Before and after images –
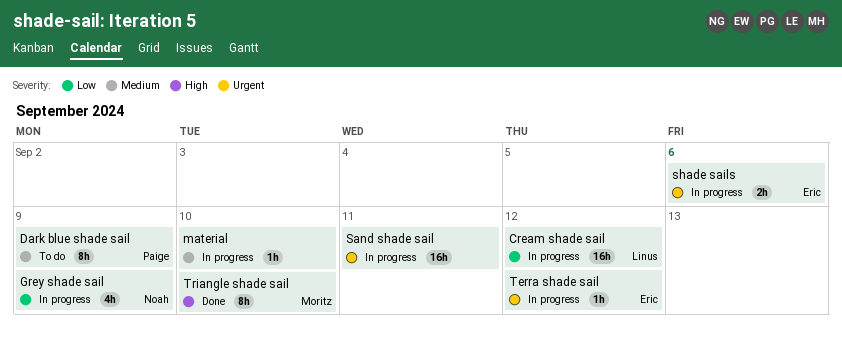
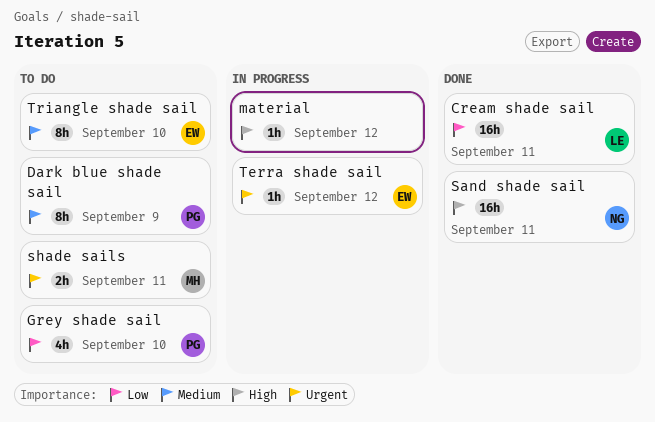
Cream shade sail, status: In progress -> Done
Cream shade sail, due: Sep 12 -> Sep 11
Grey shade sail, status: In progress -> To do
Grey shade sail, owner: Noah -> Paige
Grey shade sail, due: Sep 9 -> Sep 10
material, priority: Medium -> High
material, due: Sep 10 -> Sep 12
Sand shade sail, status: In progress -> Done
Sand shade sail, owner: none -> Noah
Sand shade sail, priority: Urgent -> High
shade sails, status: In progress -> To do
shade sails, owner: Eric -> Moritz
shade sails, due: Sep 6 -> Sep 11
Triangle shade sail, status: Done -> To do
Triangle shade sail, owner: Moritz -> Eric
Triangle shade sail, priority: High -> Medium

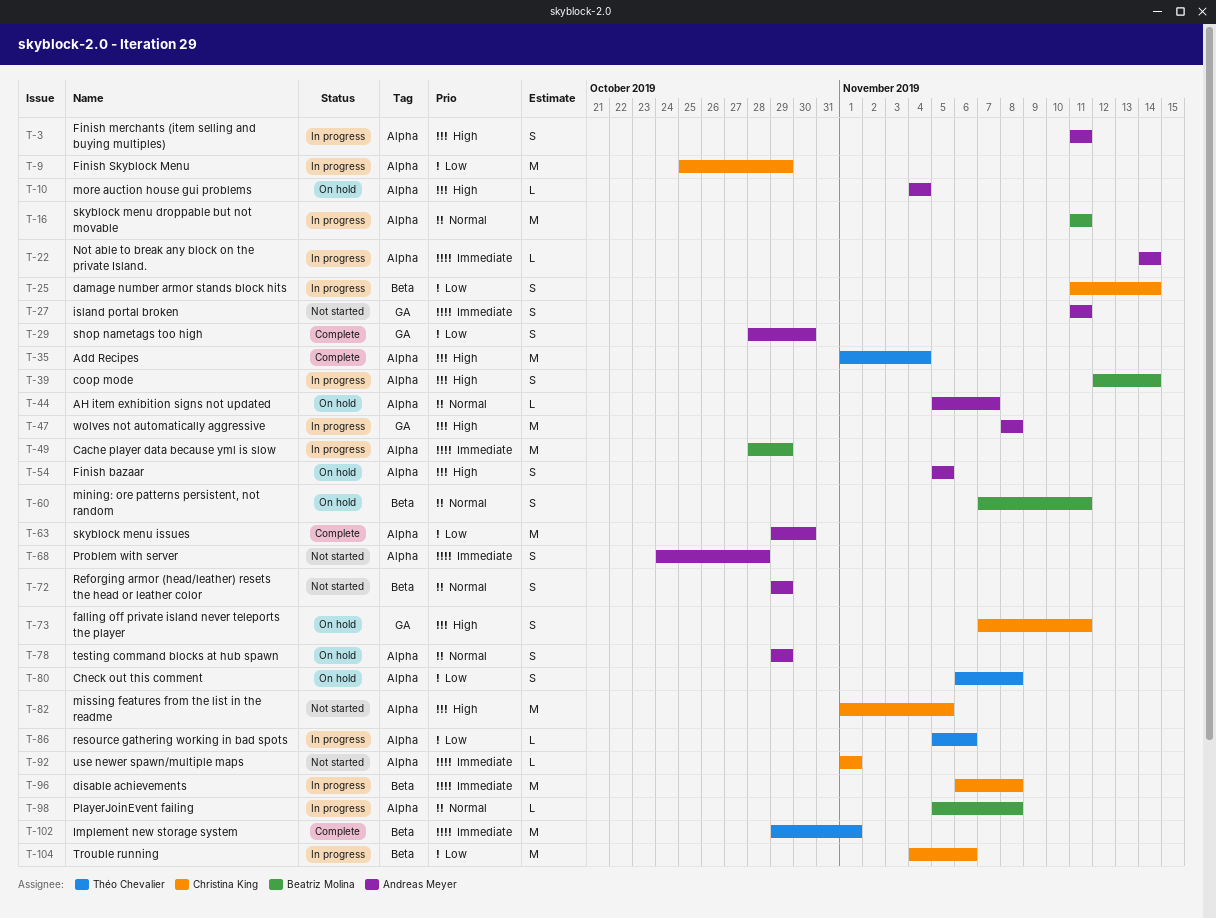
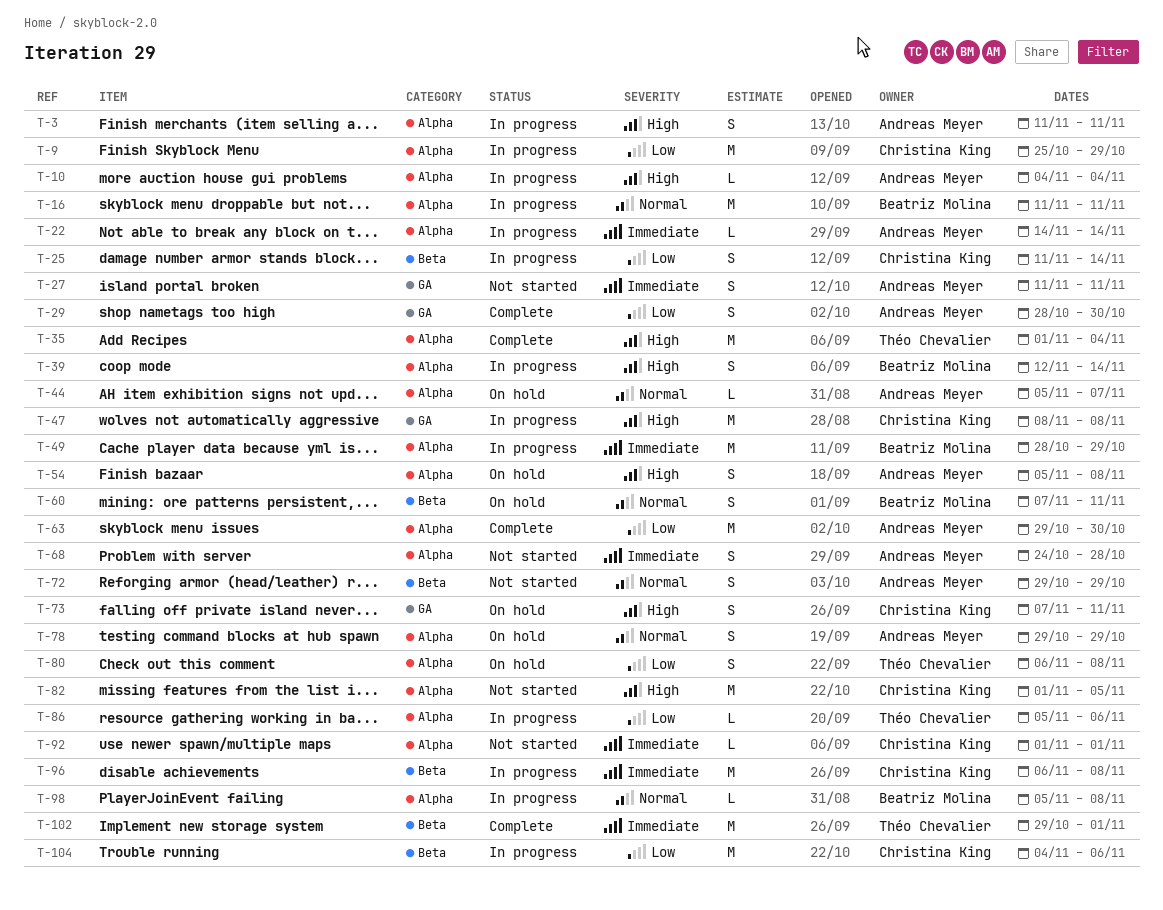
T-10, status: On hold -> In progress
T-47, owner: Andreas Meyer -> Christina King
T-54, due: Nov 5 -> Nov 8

Exercise aim –
All of the data gets printed again exactly; the pictures do not.

Exercise answer –
Cream shade sail, status: In progress -> Done
Cream shade sail, due: Sep 12 -> Sep 11
Grey shade sail, status: In progress -> To do
Grey shade sail, owner: Noah -> Paige
Grey shade sail, due: Sep 9 -> Sep 10
material, priority: Medium -> High
material, due: Sep 10 -> Sep 12
Sand shade sail, status: In progress -> Done
Sand shade sail, owner: none -> Noah
Sand shade sail, priority: Urgent -> High
shade sails, status: In progress -> To do
shade sails, owner: Eric -> Moritz
shade sails, due: Sep 6 -> Sep 11
Triangle shade sail, status: Done -> To do
Triangle shade sail, owner: Moritz -> Eric
Triangle shade sail, priority: High -> Medium

T-10, status: On hold -> In progress
T-47, owner: Andreas Meyer -> Christina King
T-54, due: Nov 5 -> Nov 8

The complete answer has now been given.